PROBLEM DETAILS: Task for the records below: count the lines that contain the word "Rendered" and give only that number.

── GIVEN DATA

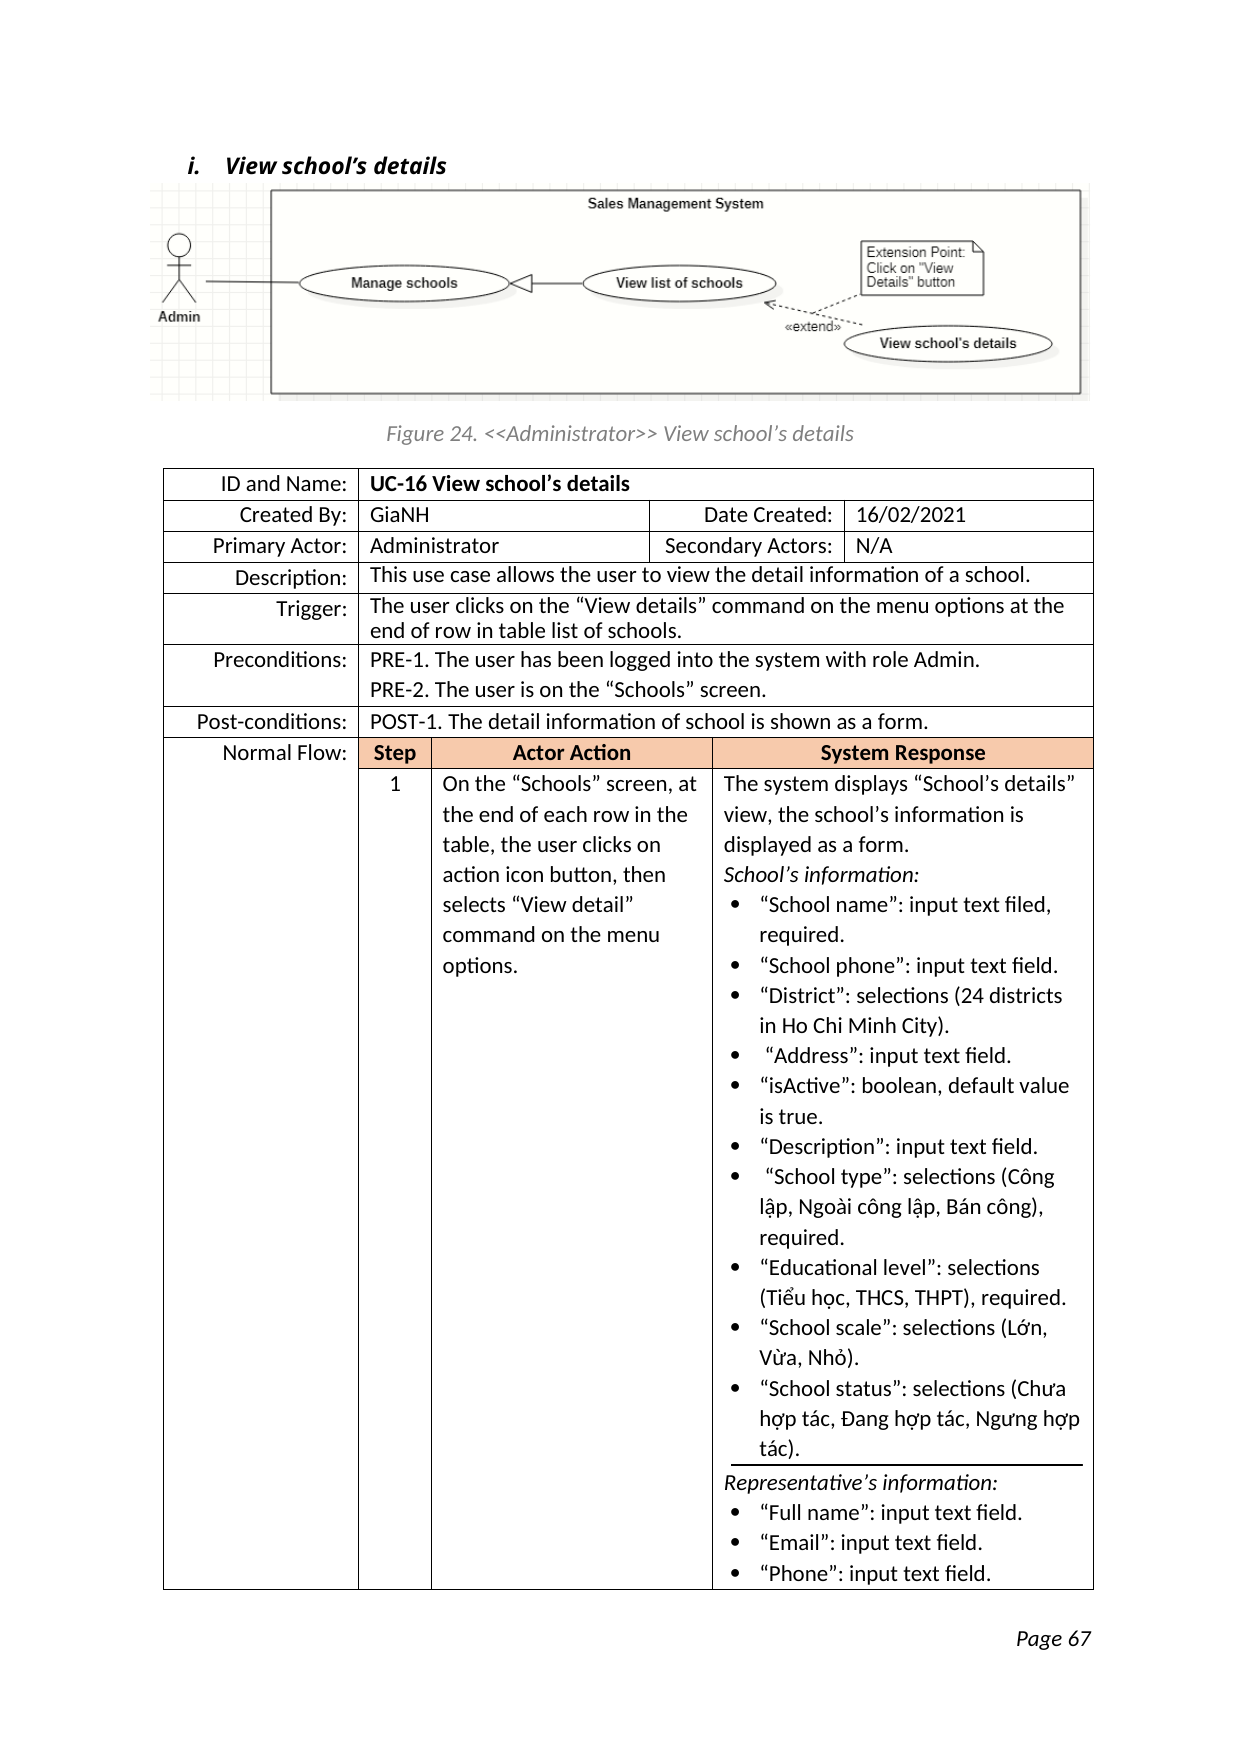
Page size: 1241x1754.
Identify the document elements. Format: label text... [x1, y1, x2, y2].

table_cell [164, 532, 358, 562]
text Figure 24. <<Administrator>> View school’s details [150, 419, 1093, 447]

────
── GIVEN DATA

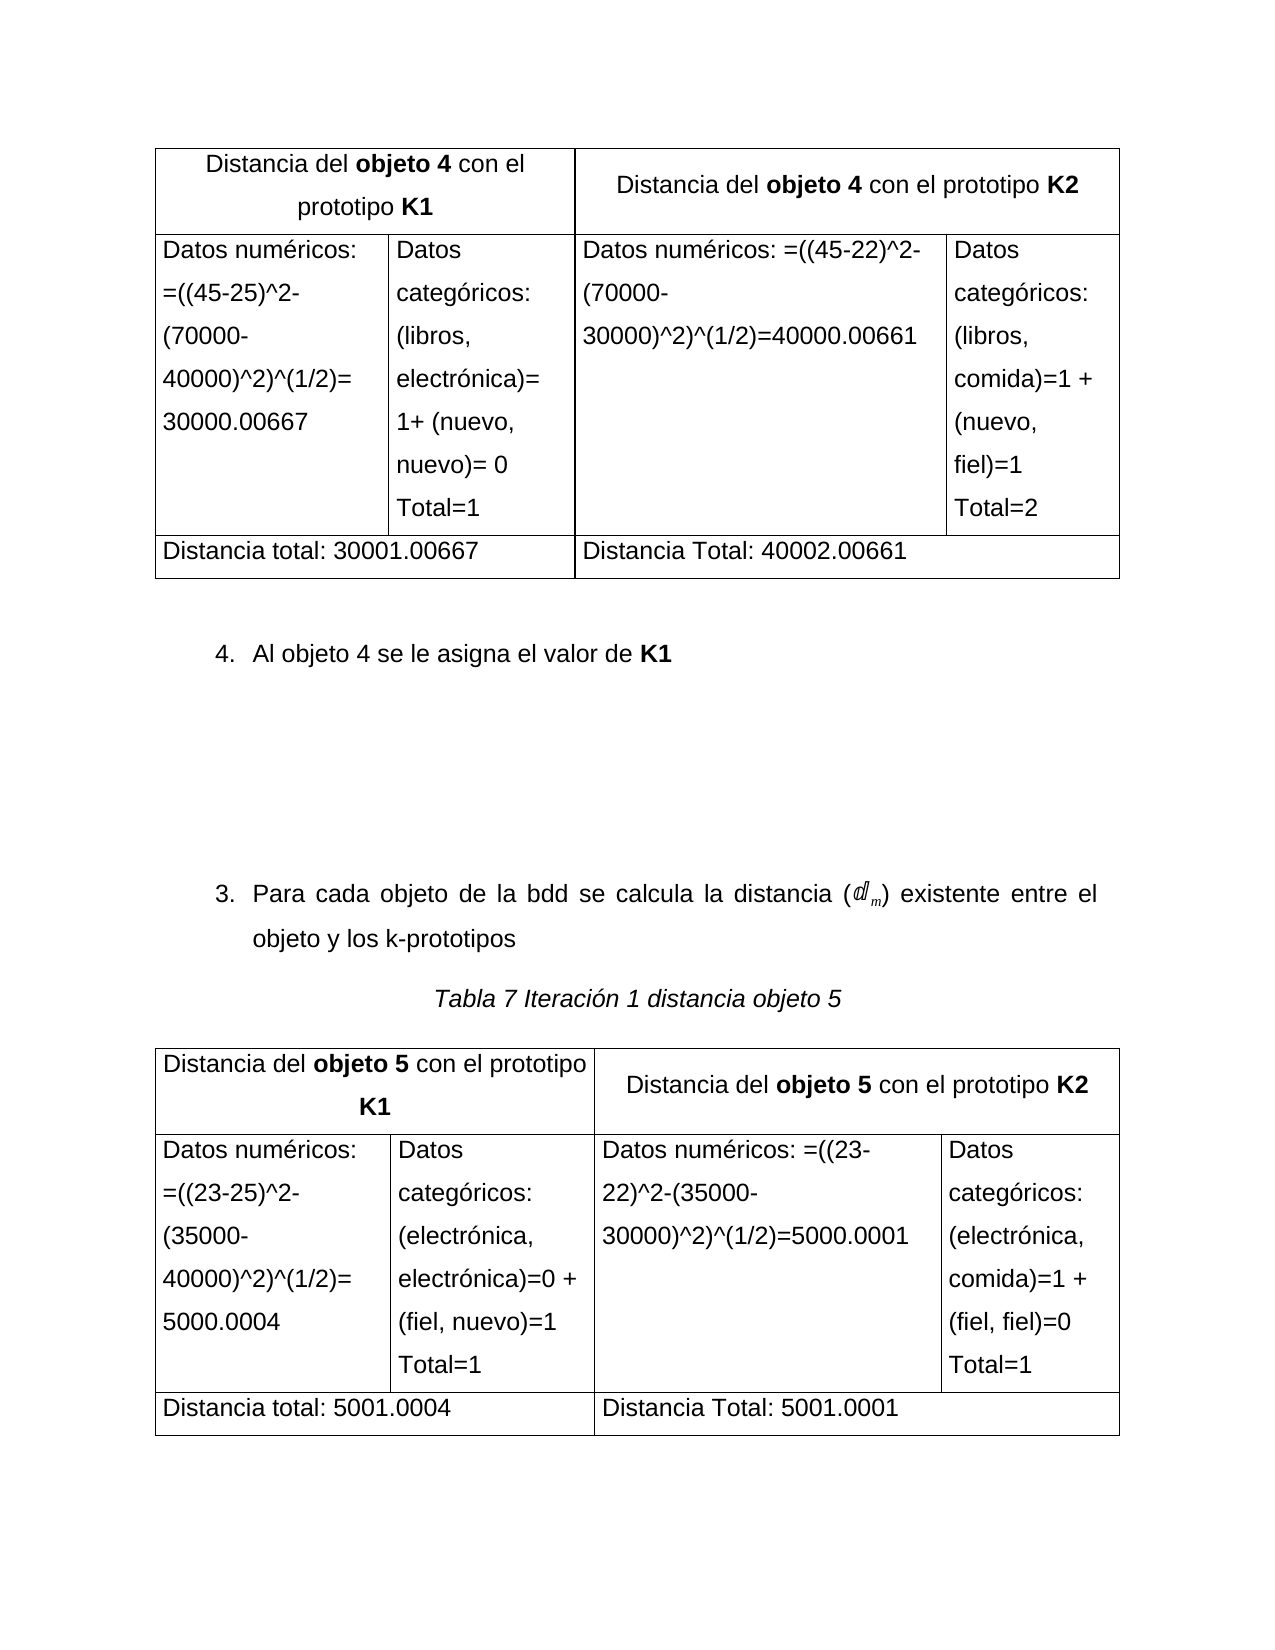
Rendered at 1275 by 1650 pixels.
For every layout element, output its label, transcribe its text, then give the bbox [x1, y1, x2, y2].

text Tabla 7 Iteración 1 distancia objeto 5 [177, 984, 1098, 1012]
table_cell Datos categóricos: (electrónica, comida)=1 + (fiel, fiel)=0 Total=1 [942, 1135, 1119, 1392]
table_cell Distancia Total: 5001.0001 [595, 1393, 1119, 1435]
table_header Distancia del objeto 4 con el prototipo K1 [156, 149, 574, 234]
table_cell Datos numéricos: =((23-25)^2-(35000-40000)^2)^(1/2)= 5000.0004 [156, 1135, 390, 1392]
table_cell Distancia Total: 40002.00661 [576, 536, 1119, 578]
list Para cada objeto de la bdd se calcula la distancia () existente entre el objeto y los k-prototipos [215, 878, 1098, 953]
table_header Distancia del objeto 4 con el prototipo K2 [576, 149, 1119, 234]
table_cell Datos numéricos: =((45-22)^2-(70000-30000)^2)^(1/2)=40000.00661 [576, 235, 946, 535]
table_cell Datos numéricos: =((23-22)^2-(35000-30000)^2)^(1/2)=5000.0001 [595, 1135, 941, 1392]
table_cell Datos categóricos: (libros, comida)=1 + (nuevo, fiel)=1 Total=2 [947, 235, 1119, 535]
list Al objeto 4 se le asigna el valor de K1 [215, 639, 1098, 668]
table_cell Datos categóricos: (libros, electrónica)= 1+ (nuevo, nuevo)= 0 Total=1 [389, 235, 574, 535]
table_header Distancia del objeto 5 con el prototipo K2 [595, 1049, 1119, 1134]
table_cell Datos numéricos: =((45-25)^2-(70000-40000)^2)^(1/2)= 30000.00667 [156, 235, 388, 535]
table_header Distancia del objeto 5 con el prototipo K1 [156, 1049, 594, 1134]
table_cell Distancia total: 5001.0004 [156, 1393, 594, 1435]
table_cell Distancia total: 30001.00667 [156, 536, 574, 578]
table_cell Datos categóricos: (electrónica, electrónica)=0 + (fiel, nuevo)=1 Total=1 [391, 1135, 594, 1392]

────
── GIVEN DATA

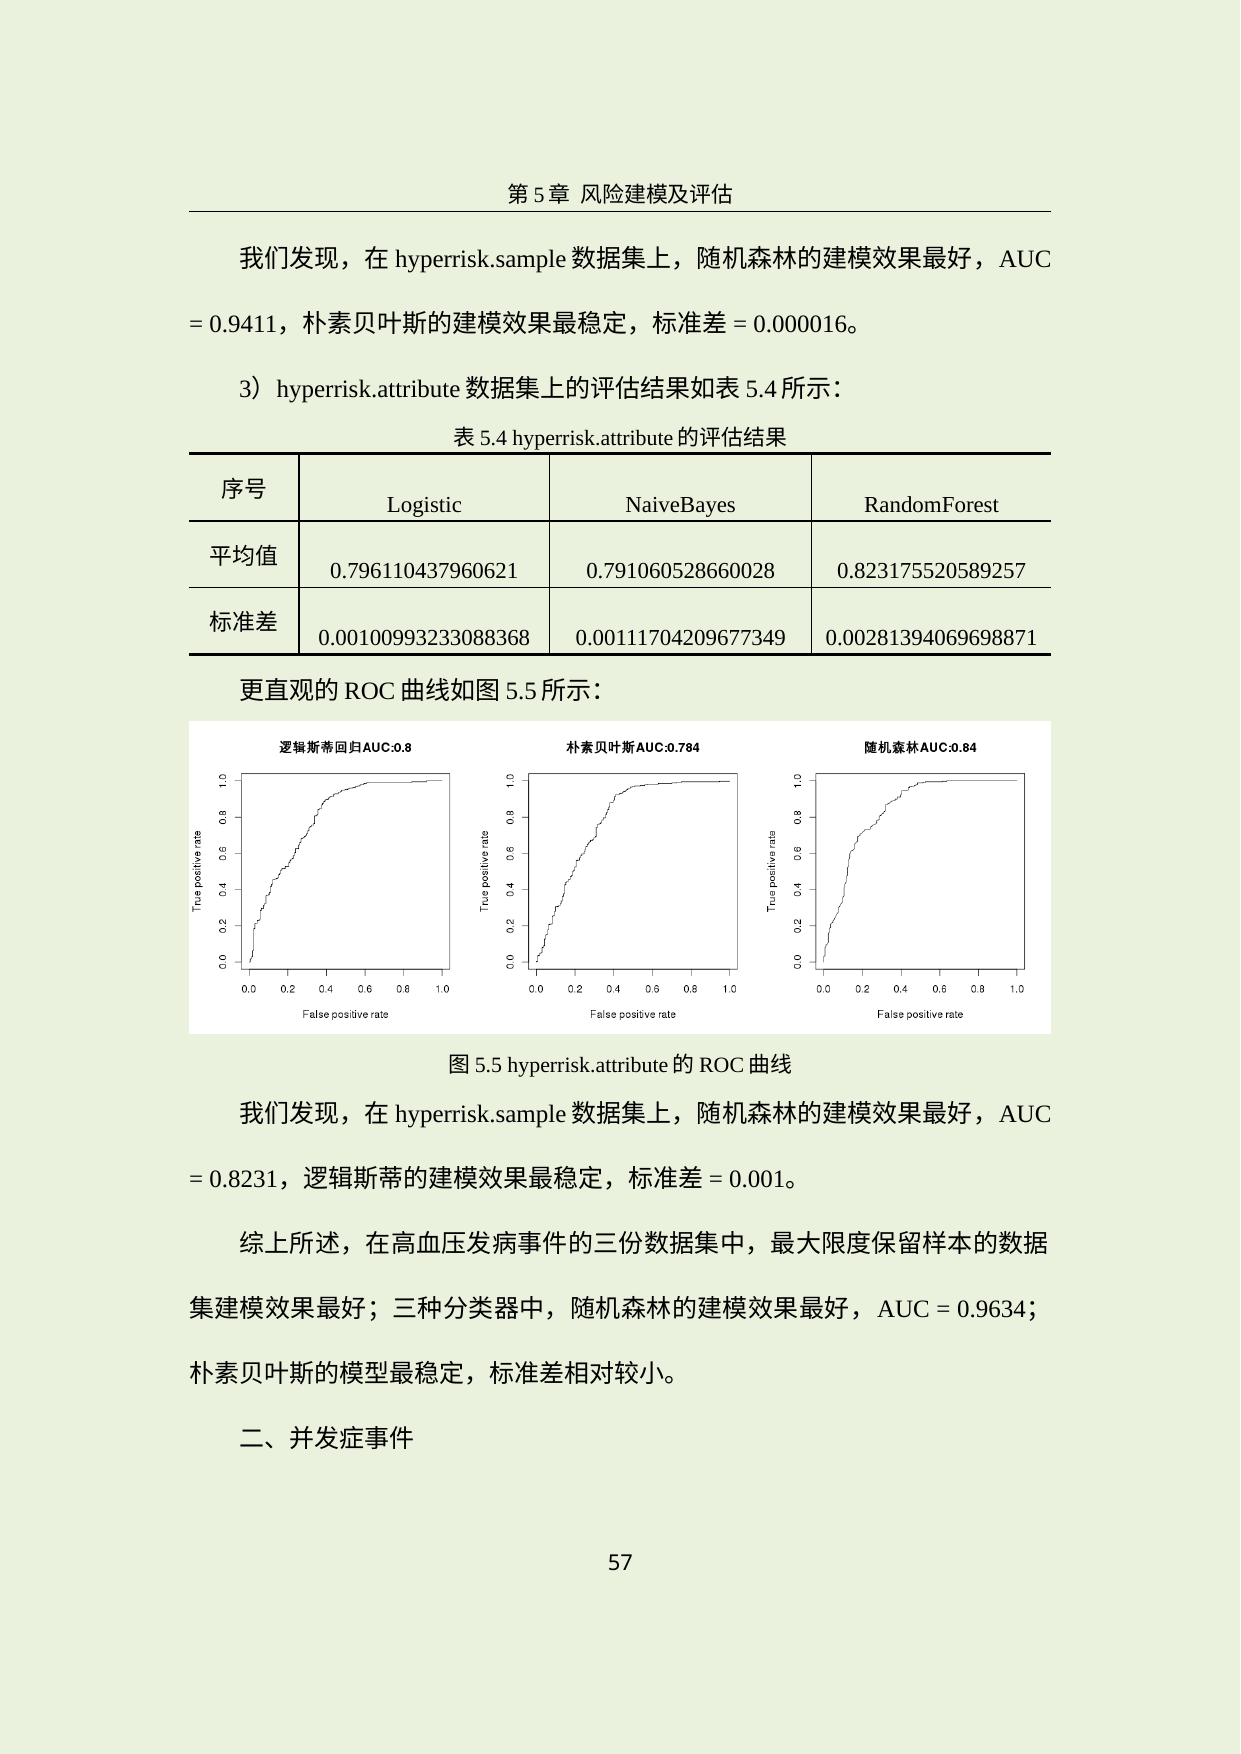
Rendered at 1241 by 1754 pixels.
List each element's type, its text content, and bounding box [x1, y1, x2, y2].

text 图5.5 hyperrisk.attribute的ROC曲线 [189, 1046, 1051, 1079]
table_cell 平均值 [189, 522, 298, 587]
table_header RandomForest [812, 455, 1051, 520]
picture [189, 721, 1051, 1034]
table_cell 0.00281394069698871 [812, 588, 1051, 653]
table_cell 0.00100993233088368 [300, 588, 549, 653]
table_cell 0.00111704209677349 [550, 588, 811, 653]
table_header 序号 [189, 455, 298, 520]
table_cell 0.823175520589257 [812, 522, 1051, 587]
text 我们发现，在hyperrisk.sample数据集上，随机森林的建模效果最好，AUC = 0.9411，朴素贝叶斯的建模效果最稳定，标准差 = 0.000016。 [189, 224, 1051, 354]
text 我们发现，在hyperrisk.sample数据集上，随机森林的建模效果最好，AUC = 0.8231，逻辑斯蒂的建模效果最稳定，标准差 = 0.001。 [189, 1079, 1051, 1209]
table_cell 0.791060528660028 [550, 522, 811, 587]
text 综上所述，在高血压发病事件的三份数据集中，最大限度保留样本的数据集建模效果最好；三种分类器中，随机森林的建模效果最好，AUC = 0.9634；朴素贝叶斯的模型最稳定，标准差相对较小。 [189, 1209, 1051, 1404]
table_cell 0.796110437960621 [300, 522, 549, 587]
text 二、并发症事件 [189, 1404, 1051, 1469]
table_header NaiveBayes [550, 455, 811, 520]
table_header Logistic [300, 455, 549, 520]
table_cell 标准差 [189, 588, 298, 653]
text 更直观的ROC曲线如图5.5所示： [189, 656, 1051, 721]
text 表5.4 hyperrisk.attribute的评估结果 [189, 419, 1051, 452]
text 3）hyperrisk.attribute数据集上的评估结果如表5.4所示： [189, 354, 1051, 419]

────

FINAL ANSWER: 2